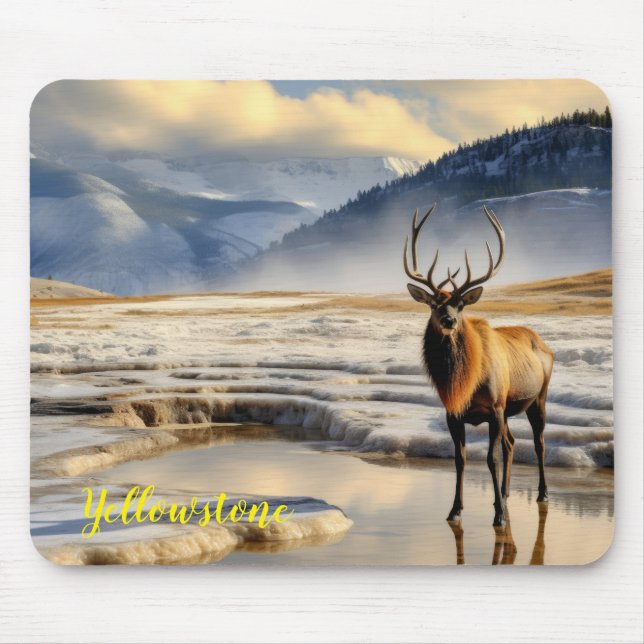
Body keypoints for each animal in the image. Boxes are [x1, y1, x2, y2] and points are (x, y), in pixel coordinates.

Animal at [403, 203, 554, 526]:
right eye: (434, 304)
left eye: (460, 305)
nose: (449, 320)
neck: (466, 384)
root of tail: (543, 343)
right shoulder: (453, 413)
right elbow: (460, 459)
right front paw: (455, 510)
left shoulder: (494, 408)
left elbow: (490, 457)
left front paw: (497, 517)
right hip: (510, 409)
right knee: (512, 443)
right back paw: (506, 495)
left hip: (538, 397)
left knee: (538, 442)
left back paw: (541, 493)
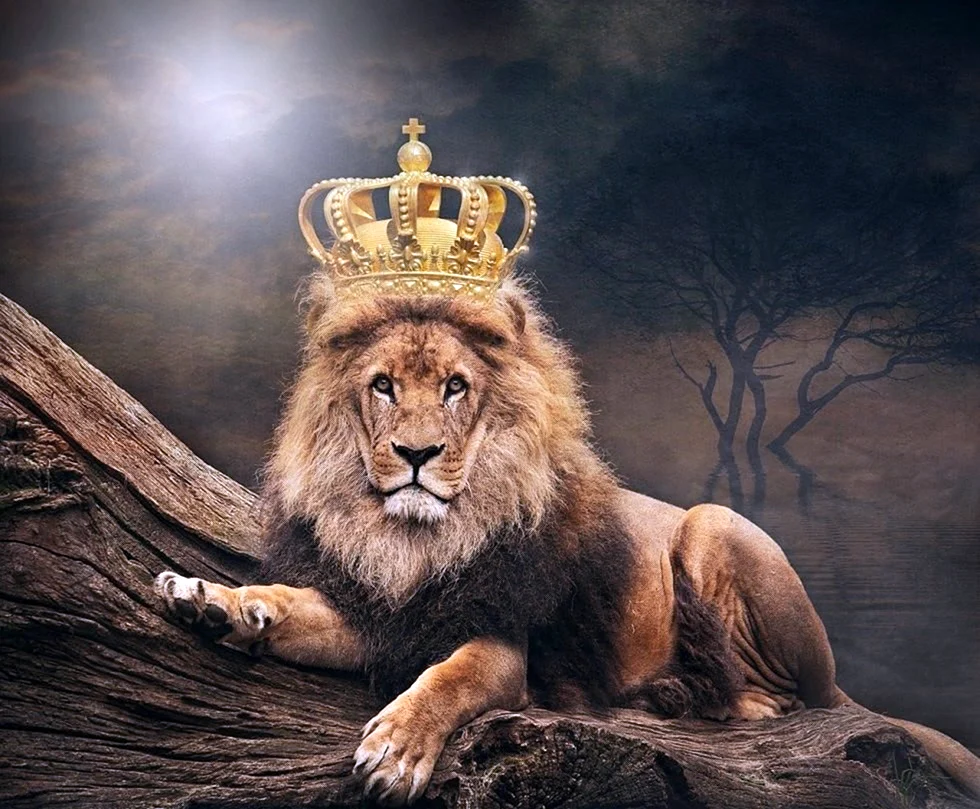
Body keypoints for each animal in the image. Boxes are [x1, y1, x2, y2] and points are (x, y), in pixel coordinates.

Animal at [156, 278, 980, 805]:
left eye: (456, 386)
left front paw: (396, 750)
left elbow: (449, 679)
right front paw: (214, 599)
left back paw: (698, 699)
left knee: (789, 701)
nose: (417, 454)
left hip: (714, 522)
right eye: (383, 385)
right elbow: (293, 602)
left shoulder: (501, 643)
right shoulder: (386, 615)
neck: (415, 540)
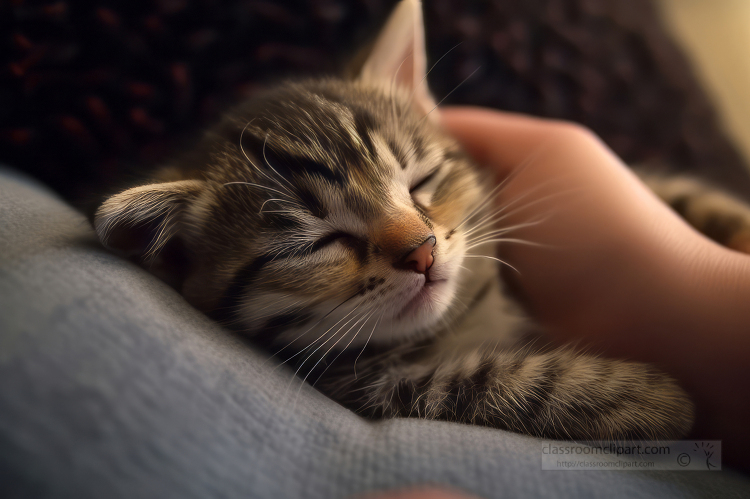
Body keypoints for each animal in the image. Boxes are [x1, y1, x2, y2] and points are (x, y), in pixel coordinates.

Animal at [94, 0, 750, 440]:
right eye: (315, 244)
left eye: (421, 180)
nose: (422, 251)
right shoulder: (366, 386)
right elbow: (479, 383)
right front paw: (648, 399)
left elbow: (675, 191)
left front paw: (733, 223)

__What to produce__: Could you write out, exactly as given, the lines from the one holding "right elbow: (479, 383)" through the end of the listing, and nothing else?

__Expected answer__:
right elbow: (479, 383)
right front paw: (648, 399)
left elbow: (675, 191)
left front paw: (733, 223)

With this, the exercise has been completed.